* **Source material**:
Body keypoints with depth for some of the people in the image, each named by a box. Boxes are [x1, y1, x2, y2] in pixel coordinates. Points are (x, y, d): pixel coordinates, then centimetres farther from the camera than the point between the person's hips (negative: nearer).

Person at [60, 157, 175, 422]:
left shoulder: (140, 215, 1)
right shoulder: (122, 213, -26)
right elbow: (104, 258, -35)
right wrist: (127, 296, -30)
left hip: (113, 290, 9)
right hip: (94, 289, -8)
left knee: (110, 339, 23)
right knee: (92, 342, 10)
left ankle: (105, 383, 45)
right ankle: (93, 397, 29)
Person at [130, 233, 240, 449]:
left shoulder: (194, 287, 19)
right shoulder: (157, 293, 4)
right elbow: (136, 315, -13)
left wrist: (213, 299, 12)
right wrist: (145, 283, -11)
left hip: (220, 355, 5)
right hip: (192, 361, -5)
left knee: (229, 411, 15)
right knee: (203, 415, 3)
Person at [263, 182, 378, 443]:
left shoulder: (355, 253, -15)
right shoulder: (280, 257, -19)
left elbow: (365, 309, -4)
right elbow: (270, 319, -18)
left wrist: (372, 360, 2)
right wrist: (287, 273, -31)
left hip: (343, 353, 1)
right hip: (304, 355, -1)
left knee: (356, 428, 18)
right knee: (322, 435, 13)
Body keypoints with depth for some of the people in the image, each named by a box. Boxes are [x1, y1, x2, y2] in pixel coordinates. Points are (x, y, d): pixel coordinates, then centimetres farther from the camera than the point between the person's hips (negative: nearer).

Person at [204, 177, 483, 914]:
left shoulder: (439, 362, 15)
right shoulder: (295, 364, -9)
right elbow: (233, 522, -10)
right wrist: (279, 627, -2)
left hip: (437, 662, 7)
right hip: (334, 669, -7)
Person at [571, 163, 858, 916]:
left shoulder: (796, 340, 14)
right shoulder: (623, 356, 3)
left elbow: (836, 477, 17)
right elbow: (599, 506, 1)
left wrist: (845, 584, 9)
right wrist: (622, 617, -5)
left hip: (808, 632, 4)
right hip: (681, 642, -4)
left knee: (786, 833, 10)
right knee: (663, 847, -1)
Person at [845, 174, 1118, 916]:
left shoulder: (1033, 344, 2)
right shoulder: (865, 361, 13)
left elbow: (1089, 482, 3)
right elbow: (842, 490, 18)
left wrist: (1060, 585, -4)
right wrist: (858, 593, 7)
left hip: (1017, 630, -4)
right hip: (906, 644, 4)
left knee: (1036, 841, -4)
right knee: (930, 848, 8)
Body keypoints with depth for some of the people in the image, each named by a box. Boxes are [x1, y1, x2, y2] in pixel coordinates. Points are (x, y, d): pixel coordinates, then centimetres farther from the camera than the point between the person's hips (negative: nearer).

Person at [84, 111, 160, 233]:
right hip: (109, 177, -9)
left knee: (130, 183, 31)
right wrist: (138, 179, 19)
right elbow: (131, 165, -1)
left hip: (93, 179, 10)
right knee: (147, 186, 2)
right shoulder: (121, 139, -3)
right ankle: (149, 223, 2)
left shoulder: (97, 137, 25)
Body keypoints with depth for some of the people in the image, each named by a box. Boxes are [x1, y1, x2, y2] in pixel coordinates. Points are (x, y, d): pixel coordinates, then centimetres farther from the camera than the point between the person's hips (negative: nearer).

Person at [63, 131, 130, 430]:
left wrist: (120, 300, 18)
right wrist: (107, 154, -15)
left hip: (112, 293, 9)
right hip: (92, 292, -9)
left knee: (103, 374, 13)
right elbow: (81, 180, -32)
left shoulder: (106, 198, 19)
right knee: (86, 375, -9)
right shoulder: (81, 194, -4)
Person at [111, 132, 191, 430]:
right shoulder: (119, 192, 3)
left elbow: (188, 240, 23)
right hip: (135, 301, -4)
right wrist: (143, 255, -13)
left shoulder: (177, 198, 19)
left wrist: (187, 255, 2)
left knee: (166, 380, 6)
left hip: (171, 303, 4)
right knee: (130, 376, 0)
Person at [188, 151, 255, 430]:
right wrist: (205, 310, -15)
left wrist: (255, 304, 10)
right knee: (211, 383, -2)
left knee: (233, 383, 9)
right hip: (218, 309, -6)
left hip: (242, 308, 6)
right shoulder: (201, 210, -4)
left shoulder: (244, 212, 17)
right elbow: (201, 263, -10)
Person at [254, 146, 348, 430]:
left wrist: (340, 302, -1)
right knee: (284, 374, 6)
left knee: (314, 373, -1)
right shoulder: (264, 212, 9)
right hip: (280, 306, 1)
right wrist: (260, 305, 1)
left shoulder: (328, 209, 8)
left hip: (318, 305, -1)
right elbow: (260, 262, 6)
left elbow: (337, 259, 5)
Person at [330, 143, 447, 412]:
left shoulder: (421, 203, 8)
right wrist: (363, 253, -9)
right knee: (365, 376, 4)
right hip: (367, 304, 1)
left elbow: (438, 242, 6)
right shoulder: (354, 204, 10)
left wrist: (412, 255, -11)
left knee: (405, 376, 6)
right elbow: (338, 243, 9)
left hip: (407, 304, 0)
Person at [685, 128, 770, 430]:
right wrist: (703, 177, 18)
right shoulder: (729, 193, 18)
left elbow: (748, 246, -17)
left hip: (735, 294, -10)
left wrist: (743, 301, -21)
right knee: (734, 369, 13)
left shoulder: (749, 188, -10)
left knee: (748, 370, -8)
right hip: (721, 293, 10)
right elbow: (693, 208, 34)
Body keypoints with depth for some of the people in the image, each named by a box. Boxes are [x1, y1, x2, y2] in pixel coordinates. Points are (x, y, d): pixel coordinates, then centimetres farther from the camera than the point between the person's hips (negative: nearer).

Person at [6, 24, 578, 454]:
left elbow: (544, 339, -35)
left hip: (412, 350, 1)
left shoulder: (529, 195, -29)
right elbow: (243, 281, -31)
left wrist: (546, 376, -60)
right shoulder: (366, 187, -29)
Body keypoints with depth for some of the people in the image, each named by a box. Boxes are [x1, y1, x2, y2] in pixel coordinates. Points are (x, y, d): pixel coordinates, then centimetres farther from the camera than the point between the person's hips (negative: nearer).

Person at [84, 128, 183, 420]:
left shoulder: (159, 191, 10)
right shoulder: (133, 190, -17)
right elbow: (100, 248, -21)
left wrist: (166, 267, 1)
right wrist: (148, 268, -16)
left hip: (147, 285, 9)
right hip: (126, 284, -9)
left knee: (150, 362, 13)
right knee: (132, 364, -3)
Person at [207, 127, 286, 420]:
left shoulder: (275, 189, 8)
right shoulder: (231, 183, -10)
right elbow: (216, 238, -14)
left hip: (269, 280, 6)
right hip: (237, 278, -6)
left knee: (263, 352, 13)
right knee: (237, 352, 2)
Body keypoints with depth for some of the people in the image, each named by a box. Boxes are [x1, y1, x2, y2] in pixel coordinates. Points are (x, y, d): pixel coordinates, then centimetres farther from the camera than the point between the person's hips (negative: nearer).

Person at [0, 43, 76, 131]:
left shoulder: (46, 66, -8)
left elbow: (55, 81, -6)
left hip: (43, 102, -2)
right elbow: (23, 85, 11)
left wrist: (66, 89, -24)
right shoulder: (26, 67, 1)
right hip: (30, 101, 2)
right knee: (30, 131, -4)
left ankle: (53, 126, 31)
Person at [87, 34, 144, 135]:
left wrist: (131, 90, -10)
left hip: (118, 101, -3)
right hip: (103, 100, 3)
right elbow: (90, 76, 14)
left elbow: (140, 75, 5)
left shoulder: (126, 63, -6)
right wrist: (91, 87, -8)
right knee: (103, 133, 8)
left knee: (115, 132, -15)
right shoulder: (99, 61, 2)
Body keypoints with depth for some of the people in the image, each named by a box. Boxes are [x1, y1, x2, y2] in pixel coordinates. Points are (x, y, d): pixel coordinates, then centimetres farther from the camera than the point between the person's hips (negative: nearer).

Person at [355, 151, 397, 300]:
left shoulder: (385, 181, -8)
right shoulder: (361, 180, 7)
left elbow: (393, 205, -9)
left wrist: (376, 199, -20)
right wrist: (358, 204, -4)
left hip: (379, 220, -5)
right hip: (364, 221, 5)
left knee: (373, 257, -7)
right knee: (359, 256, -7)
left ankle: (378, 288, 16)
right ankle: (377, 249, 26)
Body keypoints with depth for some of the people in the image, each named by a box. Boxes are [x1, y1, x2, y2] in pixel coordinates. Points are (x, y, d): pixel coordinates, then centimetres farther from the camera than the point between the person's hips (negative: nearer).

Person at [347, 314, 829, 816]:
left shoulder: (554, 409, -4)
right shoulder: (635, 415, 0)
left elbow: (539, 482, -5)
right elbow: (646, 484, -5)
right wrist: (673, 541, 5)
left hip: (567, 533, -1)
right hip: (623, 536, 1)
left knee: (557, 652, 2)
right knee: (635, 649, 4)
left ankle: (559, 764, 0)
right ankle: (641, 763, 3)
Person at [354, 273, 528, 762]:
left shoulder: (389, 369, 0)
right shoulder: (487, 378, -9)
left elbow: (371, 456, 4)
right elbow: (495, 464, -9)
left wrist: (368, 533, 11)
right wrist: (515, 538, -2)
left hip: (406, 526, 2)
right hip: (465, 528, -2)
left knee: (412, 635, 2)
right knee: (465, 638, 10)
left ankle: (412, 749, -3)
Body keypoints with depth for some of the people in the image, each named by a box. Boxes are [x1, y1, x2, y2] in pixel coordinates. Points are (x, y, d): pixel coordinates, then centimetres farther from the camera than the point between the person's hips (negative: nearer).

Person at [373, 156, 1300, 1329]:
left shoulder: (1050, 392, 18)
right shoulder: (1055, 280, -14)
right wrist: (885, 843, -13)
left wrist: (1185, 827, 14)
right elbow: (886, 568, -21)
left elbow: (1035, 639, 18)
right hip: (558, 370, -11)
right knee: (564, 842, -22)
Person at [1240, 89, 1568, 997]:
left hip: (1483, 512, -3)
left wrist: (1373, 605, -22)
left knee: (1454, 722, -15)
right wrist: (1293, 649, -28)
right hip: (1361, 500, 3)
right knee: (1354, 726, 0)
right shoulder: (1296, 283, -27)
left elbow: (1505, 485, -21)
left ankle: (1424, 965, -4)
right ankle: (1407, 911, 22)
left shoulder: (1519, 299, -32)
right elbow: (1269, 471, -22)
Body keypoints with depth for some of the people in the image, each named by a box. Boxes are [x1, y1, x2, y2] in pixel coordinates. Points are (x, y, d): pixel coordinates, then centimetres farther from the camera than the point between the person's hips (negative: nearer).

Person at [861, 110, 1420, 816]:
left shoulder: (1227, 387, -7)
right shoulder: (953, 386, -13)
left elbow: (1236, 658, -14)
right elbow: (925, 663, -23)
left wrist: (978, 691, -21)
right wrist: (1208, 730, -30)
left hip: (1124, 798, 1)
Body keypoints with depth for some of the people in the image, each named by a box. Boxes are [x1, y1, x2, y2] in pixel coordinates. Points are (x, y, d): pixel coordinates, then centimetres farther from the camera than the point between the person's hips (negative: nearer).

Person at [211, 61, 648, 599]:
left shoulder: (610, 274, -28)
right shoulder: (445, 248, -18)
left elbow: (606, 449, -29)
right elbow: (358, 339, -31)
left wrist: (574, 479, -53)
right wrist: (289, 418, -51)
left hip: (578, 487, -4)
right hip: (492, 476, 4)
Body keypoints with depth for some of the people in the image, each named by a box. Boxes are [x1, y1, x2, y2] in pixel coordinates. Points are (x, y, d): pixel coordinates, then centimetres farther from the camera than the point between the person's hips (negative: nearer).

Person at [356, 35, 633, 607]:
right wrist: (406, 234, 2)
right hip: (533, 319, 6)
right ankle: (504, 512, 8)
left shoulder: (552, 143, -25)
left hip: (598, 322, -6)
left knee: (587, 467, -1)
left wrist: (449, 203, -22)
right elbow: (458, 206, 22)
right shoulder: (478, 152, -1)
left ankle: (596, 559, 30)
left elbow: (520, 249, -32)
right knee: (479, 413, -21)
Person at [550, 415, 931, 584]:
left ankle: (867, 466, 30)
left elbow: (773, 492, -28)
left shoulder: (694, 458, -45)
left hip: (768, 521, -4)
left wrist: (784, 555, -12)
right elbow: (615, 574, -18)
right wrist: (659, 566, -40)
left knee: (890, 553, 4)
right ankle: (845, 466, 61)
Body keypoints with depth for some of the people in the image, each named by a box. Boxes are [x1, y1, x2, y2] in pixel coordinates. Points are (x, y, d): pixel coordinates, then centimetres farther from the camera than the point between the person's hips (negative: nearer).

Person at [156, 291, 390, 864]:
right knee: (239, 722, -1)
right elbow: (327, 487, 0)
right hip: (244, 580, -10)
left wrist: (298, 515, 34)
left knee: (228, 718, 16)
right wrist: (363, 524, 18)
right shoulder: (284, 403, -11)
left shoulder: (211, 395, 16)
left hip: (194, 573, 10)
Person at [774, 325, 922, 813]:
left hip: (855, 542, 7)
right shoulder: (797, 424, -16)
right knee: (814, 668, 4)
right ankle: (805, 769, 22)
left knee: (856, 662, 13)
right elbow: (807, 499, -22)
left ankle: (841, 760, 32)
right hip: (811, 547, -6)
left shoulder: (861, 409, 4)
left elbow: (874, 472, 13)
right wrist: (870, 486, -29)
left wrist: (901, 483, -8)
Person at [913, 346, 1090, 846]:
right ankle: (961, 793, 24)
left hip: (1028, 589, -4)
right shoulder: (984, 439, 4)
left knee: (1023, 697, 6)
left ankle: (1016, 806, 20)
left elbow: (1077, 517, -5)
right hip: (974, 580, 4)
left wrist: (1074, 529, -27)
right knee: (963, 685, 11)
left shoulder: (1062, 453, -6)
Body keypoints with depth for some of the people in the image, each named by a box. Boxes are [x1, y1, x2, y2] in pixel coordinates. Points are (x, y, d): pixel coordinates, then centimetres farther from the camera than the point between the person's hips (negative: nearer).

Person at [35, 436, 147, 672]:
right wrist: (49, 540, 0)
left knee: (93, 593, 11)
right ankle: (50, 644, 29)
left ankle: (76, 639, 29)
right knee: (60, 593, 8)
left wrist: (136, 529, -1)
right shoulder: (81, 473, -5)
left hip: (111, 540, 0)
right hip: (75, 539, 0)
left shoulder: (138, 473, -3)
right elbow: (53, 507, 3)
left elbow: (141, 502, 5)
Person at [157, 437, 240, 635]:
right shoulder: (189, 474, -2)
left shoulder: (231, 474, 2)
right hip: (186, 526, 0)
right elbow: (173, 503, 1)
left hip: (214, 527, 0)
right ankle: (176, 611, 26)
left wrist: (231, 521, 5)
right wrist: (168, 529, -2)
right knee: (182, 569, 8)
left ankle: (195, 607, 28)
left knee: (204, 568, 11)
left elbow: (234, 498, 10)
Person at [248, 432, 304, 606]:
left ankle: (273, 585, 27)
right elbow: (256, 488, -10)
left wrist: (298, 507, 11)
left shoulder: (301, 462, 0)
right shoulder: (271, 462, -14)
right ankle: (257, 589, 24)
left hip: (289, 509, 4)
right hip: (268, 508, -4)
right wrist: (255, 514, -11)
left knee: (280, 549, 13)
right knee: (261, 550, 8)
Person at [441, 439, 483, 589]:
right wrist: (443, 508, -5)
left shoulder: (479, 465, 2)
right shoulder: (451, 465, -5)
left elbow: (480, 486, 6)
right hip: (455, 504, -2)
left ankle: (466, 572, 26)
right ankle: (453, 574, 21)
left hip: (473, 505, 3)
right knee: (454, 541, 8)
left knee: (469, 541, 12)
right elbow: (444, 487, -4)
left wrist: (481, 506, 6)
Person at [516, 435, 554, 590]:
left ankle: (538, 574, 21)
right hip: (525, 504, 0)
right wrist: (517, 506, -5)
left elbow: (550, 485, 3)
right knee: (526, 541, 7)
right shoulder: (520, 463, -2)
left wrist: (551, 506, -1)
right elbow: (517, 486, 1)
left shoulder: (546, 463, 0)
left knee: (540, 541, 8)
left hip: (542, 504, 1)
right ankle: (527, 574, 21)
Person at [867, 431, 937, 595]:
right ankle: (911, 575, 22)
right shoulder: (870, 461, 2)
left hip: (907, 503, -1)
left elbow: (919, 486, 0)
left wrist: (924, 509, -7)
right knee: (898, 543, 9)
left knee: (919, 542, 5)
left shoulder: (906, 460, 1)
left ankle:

* **Brief**:
Above are records; repeat only the lines starting at the line with "right wrist: (260, 305, 1)" and ending at the line with "left knee: (405, 376, 6)", exactly as they appear, both included.

* **Finished task**:
right wrist: (260, 305, 1)
left shoulder: (328, 209, 8)
left hip: (318, 305, -1)
right elbow: (260, 262, 6)
left elbow: (337, 259, 5)
Person at [330, 143, 447, 412]:
left shoulder: (421, 203, 8)
right wrist: (363, 253, -9)
right knee: (365, 376, 4)
right hip: (367, 304, 1)
left elbow: (438, 242, 6)
right shoulder: (354, 204, 10)
left wrist: (412, 255, -11)
left knee: (405, 376, 6)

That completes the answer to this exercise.